Determinism Guide#

Glitchlings are deterministic by design. Same seed + same input = same output, every time, on every machine. This matters because reproducible experiments are the foundation of trustworthy research—and because debugging non-deterministic corruption is a special kind of hell.

How Seeds Work#

Every glitchling owns a private random.Random instance. It never touches Python's global RNG state, so glitchlings don't interfere with each other or with your other code.

Individual Glitchlings#

Pass seed= on construction:

from glitchlings import Typogre

typo = Typogre(rate=0.1, seed=42)
typo("Hello world")  # Always the same output
typo("Hello world")  # Same again

Reset the RNG mid-run with reset_rng() if you need to replay:

typo.reset_rng()
typo("Hello world")  # Back to the original output

Gaggles#

Pass seed= to the Gaggle, and it derives per-glitchling seeds automatically:

from glitchlings import Gaggle, Typogre, Mim1c

gaggle = Gaggle([Typogre(rate=0.02), Mim1c(rate=0.01)], seed=404)

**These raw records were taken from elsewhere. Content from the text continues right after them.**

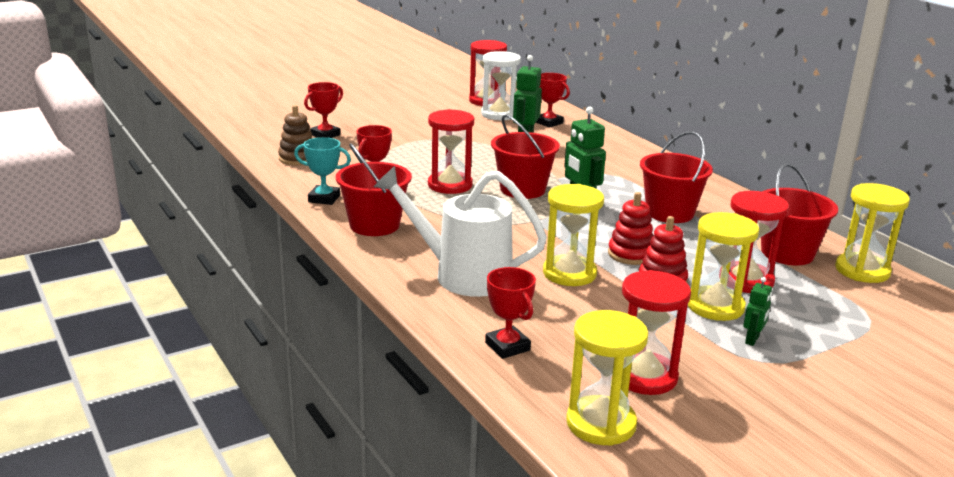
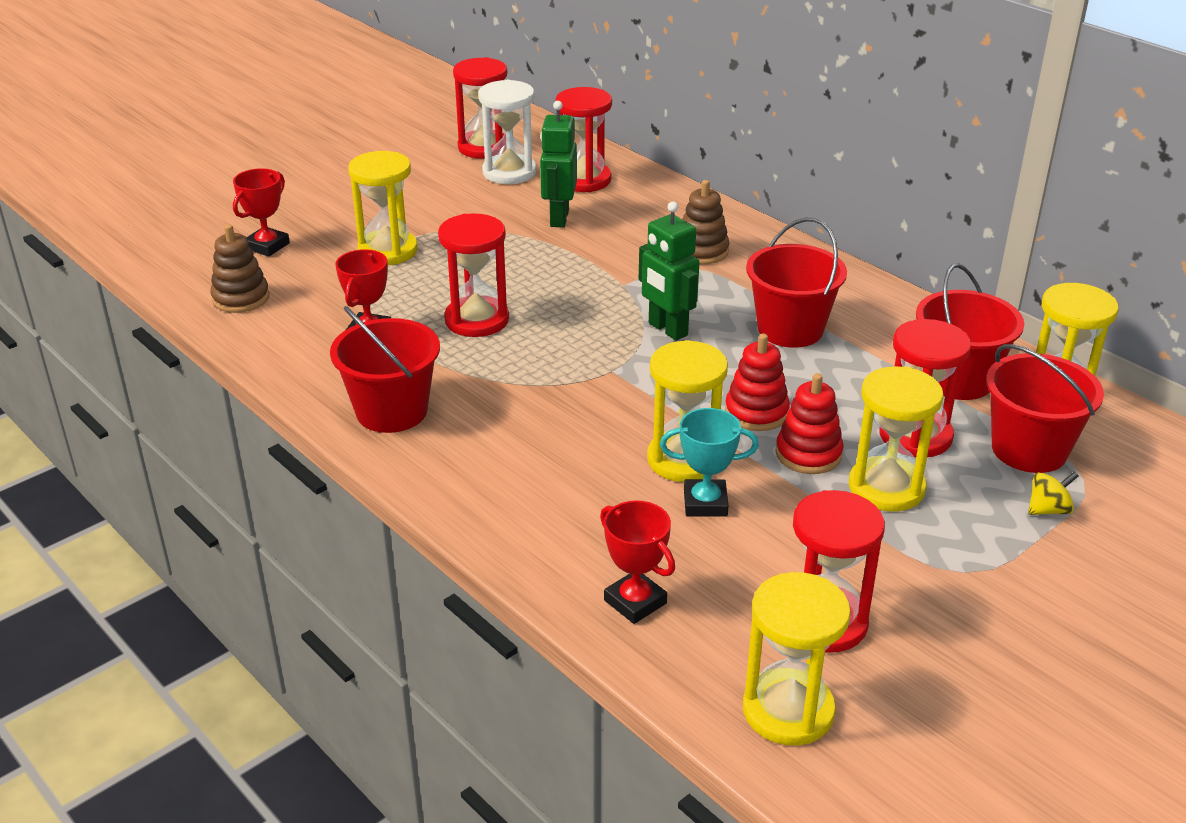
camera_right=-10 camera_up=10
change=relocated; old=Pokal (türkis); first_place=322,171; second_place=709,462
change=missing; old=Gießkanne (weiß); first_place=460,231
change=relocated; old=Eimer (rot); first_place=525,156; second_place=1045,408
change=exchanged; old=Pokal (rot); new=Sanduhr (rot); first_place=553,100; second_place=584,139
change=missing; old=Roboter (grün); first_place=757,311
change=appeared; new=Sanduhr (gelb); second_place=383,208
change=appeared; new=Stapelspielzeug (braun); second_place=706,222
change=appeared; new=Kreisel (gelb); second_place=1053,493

The derived seeds depend on:

The master seed you provide
Each glitchling's class name
The order of glitchlings in the roster

Roster Order Matters

Changing the order of glitchlings changes their derived seeds, even if the master seed stays the same. If you need identical output, keep the roster order stable.

Attack Helper#

The Attack class follows the same pattern:

from glitchlings.attack import Attack
from glitchlings import Typogre

# Seed controls the internal Gaggle
attack = Attack([Typogre(rate=0.02)], seed=404)
result = attack.run("Hello world")  # Reproducible

If you pass an existing Gaggle or Glitchling, Attack clones it before applying the seed—so your original instance stays untouched.

Dataset Corruption#

Dataset wrappers inherit their Gaggle's seed:

from glitchlings import Gaggle, Typogre
from glitchlings.dlc.huggingface import GlitchedDataset

gaggle = Gaggle([Typogre(rate=0.02)], seed=404)
corrupted = gaggle.corrupt_dataset(dataset, columns=["text"])
# Reproducible across runs

Rust Pipeline#

Seeds are forwarded to the compiled Rust pipeline. Keep your master seed stable across runs, and both Python and Rust will produce identical output.

Common Pitfalls#

Unstable Ordering#

When sampling from a set or dictionary, Python's iteration order can vary. Always sort before sampling:

# BAD: order may vary
candidates = {word for word in text.split()}
selected = rng.sample(list(candidates), 3)

# GOOD: stable order
candidates = sorted(set(text.split()))
selected = rng.sample(candidates, 3)

Global RNG State#

Never use random.choice() or random.shuffle() directly. Always go through the glitchling's self.rng:

# BAD: touches global state
import random
selected = random.choice(options)

# GOOD: uses instance RNG
selected = self.rng.choice(options)

Floating-Point Comparisons#

If you're making decisions based on rate < threshold, remember that floating-point arithmetic isn't always exact. Stick to <= or < consistently.

External Data#

If your glitchling loads data from a file (like a homophone dictionary), sort the data on load. File system order can vary between machines.

Debugging Non-Determinism#

If your glitchling produces different output for the same seed and input, check these in order:

Set vs. dict iteration — Sort before sampling
Direct random calls — Route through self.rng
Candidate pool ordering — Sort before shuffle/sample
External file loading — Sort on read
Insufficient sort keys — Add secondary keys if primary keys can tie

The test suite includes tests/core/test_glitchlings_determinism.py which runs each glitchling multiple times with the same seed and asserts identical output. Run it to verify your changes:

pytest tests/core/test_glitchlings_determinism.py -v

Quick Checklist#

Before shipping a new glitchling or modification:

[ ] Pass seed= on construction
[ ] Use self.rng for all random operations
[ ] Sort any sets/dicts before sampling
[ ] Sort external data on load
[ ] Run the determinism test suite